Segment Open

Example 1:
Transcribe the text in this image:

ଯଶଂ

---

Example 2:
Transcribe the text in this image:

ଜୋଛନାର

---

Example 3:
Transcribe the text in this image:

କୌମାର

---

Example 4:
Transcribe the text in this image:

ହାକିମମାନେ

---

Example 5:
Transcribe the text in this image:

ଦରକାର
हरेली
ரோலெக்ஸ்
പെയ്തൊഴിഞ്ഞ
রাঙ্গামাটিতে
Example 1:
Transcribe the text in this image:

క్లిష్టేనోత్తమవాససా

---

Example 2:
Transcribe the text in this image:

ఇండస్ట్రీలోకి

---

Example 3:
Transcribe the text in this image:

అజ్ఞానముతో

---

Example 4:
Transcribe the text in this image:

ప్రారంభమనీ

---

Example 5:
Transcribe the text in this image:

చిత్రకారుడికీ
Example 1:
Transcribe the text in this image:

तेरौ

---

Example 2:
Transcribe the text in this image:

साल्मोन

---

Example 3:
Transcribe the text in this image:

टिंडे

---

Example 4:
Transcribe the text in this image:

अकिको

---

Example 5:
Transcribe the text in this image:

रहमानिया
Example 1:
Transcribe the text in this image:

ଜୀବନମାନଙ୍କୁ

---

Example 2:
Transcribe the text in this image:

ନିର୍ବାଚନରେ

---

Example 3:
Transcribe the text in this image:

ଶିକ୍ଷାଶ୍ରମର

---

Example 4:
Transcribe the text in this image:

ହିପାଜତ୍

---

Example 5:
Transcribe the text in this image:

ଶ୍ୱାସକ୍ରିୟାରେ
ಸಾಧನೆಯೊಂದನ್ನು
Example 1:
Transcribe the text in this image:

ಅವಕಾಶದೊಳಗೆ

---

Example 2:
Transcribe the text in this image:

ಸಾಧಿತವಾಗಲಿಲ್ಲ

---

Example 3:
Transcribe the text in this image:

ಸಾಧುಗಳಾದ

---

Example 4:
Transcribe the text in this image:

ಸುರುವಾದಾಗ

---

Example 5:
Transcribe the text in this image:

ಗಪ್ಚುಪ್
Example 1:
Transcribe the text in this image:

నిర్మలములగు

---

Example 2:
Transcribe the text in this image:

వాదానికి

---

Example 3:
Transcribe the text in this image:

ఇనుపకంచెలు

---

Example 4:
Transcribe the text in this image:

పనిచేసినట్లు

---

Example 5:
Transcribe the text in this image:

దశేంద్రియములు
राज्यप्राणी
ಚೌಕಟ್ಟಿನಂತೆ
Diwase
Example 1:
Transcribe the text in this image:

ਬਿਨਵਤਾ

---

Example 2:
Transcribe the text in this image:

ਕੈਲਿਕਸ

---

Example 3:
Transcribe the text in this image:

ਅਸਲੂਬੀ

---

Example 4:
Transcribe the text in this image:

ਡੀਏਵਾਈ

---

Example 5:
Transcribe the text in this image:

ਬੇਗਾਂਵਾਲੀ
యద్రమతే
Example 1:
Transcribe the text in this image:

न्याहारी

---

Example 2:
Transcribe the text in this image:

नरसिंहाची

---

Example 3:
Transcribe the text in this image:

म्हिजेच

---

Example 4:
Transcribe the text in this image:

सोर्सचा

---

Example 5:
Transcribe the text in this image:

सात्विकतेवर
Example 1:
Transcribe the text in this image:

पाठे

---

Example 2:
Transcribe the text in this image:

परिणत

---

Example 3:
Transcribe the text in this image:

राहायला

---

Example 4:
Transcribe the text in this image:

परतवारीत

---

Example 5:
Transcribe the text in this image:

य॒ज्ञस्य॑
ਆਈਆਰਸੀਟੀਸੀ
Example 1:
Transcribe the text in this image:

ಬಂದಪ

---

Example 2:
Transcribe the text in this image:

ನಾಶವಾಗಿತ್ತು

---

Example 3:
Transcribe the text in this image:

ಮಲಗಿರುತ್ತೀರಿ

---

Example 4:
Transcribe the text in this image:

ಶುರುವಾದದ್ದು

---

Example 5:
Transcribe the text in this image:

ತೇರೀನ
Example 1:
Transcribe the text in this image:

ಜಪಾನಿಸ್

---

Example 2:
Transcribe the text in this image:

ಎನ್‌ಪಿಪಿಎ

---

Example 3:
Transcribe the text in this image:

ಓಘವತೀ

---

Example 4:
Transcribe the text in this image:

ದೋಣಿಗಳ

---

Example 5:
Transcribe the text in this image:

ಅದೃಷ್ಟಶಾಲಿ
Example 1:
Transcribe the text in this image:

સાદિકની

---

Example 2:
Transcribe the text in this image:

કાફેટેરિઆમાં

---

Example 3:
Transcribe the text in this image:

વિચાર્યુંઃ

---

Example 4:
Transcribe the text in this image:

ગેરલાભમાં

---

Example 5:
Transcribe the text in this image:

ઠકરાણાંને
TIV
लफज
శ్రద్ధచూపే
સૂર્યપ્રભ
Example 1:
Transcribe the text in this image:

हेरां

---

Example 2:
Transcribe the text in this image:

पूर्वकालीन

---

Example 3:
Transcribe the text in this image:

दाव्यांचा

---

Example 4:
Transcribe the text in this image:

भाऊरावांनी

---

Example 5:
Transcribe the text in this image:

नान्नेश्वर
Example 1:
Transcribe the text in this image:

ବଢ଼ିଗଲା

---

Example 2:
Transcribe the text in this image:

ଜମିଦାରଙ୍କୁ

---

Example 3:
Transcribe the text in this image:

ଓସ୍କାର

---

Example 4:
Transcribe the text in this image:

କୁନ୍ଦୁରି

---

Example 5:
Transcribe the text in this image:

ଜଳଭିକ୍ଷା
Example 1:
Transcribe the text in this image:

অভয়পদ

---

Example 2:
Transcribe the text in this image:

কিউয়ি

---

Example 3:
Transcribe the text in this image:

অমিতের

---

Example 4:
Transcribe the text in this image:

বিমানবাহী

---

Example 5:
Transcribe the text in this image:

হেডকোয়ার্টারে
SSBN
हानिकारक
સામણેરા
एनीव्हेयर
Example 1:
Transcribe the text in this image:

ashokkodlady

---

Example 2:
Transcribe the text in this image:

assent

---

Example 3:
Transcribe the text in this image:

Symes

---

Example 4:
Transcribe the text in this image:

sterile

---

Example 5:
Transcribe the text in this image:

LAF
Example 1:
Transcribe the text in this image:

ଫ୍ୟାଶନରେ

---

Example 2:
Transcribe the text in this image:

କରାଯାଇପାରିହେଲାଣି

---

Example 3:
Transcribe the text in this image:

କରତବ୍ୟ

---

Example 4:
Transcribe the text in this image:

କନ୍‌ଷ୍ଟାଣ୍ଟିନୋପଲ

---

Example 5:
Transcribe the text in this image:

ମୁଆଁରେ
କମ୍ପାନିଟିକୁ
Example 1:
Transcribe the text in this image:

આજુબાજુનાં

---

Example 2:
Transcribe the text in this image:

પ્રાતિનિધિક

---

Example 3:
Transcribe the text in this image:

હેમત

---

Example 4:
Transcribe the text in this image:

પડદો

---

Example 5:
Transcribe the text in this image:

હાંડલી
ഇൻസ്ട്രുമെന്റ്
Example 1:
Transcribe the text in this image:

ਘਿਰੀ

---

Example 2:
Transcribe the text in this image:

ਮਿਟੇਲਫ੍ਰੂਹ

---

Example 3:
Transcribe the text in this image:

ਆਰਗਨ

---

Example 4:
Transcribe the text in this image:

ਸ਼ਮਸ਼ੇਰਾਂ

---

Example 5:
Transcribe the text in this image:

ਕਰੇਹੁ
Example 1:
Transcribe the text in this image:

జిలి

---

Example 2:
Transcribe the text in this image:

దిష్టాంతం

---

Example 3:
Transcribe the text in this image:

Segment Closed

:: Exercise details ::
Word for word, copy all of the listing above.

:: Answer for the task ::
Example 1:
Transcribe the text in this image:

ଯଶଂ

---

Example 2:
Transcribe the text in this image:

ଜୋଛନାର

---

Example 3:
Transcribe the text in this image:

କୌମାର

---

Example 4:
Transcribe the text in this image:

ହାକିମମାନେ

---

Example 5:
Transcribe the text in this image:

ଦରକାର
हरेली
ரோலெக்ஸ்
പെയ്തൊഴിഞ്ഞ
রাঙ্গামাটিতে
Example 1:
Transcribe the text in this image:

క్లిష్టేనోత్తమవాససా

---

Example 2:
Transcribe the text in this image:

ఇండస్ట్రీలోకి

---

Example 3:
Transcribe the text in this image:

అజ్ఞానముతో

---

Example 4:
Transcribe the text in this image:

ప్రారంభమనీ

---

Example 5:
Transcribe the text in this image:

చిత్రకారుడికీ
Example 1:
Transcribe the text in this image:

तेरौ

---

Example 2:
Transcribe the text in this image:

साल्मोन

---

Example 3:
Transcribe the text in this image:

टिंडे

---

Example 4:
Transcribe the text in this image:

अकिको

---

Example 5:
Transcribe the text in this image:

रहमानिया
Example 1:
Transcribe the text in this image:

ଜୀବନମାନଙ୍କୁ

---

Example 2:
Transcribe the text in this image:

ନିର୍ବାଚନରେ

---

Example 3:
Transcribe the text in this image:

ଶିକ୍ଷାଶ୍ରମର

---

Example 4:
Transcribe the text in this image:

ହିପାଜତ୍

---

Example 5:
Transcribe the text in this image:

ଶ୍ୱାସକ୍ରିୟାରେ
ಸಾಧನೆಯೊಂದನ್ನು
Example 1:
Transcribe the text in this image:

ಅವಕಾಶದೊಳಗೆ

---

Example 2:
Transcribe the text in this image:

ಸಾಧಿತವಾಗಲಿಲ್ಲ

---

Example 3:
Transcribe the text in this image:

ಸಾಧುಗಳಾದ

---

Example 4:
Transcribe the text in this image:

ಸುರುವಾದಾಗ

---

Example 5:
Transcribe the text in this image:

ಗಪ್ಚುಪ್
Example 1:
Transcribe the text in this image:

నిర్మలములగు

---

Example 2:
Transcribe the text in this image:

వాదానికి

---

Example 3:
Transcribe the text in this image:

ఇనుపకంచెలు

---

Example 4:
Transcribe the text in this image:

పనిచేసినట్లు

---

Example 5:
Transcribe the text in this image:

దశేంద్రియములు
राज्यप्राणी
ಚೌಕಟ್ಟಿನಂತೆ
Diwase
Example 1:
Transcribe the text in this image:

ਬਿਨਵਤਾ

---

Example 2:
Transcribe the text in this image:

ਕੈਲਿਕਸ

---

Example 3:
Transcribe the text in this image:

ਅਸਲੂਬੀ

---

Example 4:
Transcribe the text in this image:

ਡੀਏਵਾਈ

---

Example 5:
Transcribe the text in this image:

ਬੇਗਾਂਵਾਲੀ
యద్రమతే
Example 1:
Transcribe the text in this image:

न्याहारी

---

Example 2:
Transcribe the text in this image:

नरसिंहाची

---

Example 3:
Transcribe the text in this image:

म्हिजेच

---

Example 4:
Transcribe the text in this image:

सोर्सचा

---

Example 5:
Transcribe the text in this image:

सात्विकतेवर
Example 1:
Transcribe the text in this image:

पाठे

---

Example 2:
Transcribe the text in this image:

परिणत

---

Example 3:
Transcribe the text in this image:

राहायला

---

Example 4:
Transcribe the text in this image:

परतवारीत

---

Example 5:
Transcribe the text in this image:

य॒ज्ञस्य॑
ਆਈਆਰਸੀਟੀਸੀ
Example 1:
Transcribe the text in this image:

ಬಂದಪ

---

Example 2:
Transcribe the text in this image:

ನಾಶವಾಗಿತ್ತು

---

Example 3:
Transcribe the text in this image:

ಮಲಗಿರುತ್ತೀರಿ

---

Example 4:
Transcribe the text in this image:

ಶುರುವಾದದ್ದು

---

Example 5:
Transcribe the text in this image:

ತೇರೀನ
Example 1:
Transcribe the text in this image:

ಜಪಾನಿಸ್

---

Example 2:
Transcribe the text in this image:

ಎನ್‌ಪಿಪಿಎ

---

Example 3:
Transcribe the text in this image:

ಓಘವತೀ

---

Example 4:
Transcribe the text in this image:

ದೋಣಿಗಳ

---

Example 5:
Transcribe the text in this image:

ಅದೃಷ್ಟಶಾಲಿ
Example 1:
Transcribe the text in this image:

સાદિકની

---

Example 2:
Transcribe the text in this image:

કાફેટેરિઆમાં

---

Example 3:
Transcribe the text in this image:

વિચાર્યુંઃ

---

Example 4:
Transcribe the text in this image:

ગેરલાભમાં

---

Example 5:
Transcribe the text in this image:

ઠકરાણાંને
TIV
लफज
శ్రద్ధచూపే
સૂર્યપ્રભ
Example 1:
Transcribe the text in this image:

हेरां

---

Example 2:
Transcribe the text in this image:

पूर्वकालीन

---

Example 3:
Transcribe the text in this image:

दाव्यांचा

---

Example 4:
Transcribe the text in this image:

भाऊरावांनी

---

Example 5:
Transcribe the text in this image:

नान्नेश्वर
Example 1:
Transcribe the text in this image:

ବଢ଼ିଗଲା

---

Example 2:
Transcribe the text in this image:

ଜମିଦାରଙ୍କୁ

---

Example 3:
Transcribe the text in this image:

ଓସ୍କାର

---

Example 4:
Transcribe the text in this image:

କୁନ୍ଦୁରି

---

Example 5:
Transcribe the text in this image:

ଜଳଭିକ୍ଷା
Example 1:
Transcribe the text in this image:

অভয়পদ

---

Example 2:
Transcribe the text in this image:

কিউয়ি

---

Example 3:
Transcribe the text in this image:

অমিতের

---

Example 4:
Transcribe the text in this image:

বিমানবাহী

---

Example 5:
Transcribe the text in this image:

হেডকোয়ার্টারে
SSBN
हानिकारक
સામણેરા
एनीव्हेयर
Example 1:
Transcribe the text in this image:

ashokkodlady

---

Example 2:
Transcribe the text in this image:

assent

---

Example 3:
Transcribe the text in this image:

Symes

---

Example 4:
Transcribe the text in this image:

sterile

---

Example 5:
Transcribe the text in this image:

LAF
Example 1:
Transcribe the text in this image:

ଫ୍ୟାଶନରେ

---

Example 2:
Transcribe the text in this image:

କରାଯାଇପାରିହେଲାଣି

---

Example 3:
Transcribe the text in this image:

କରତବ୍ୟ

---

Example 4:
Transcribe the text in this image:

କନ୍‌ଷ୍ଟାଣ୍ଟିନୋପଲ

---

Example 5:
Transcribe the text in this image:

ମୁଆଁରେ
କମ୍ପାନିଟିକୁ
Example 1:
Transcribe the text in this image:

આજુબાજુનાં

---

Example 2:
Transcribe the text in this image:

પ્રાતિનિધિક

---

Example 3:
Transcribe the text in this image:

હેમત

---

Example 4:
Transcribe the text in this image:

પડદો

---

Example 5:
Transcribe the text in this image:

હાંડલી
ഇൻസ്ട്രുമെന്റ്
Example 1:
Transcribe the text in this image:

ਘਿਰੀ

---

Example 2:
Transcribe the text in this image:

ਮਿਟੇਲਫ੍ਰੂਹ

---

Example 3:
Transcribe the text in this image:

ਆਰਗਨ

---

Example 4:
Transcribe the text in this image:

ਸ਼ਮਸ਼ੇਰਾਂ

---

Example 5:
Transcribe the text in this image:

ਕਰੇਹੁ
Example 1:
Transcribe the text in this image:

జిలి

---

Example 2:
Transcribe the text in this image:

దిష్టాంతం

---

Example 3:
Transcribe the text in this image:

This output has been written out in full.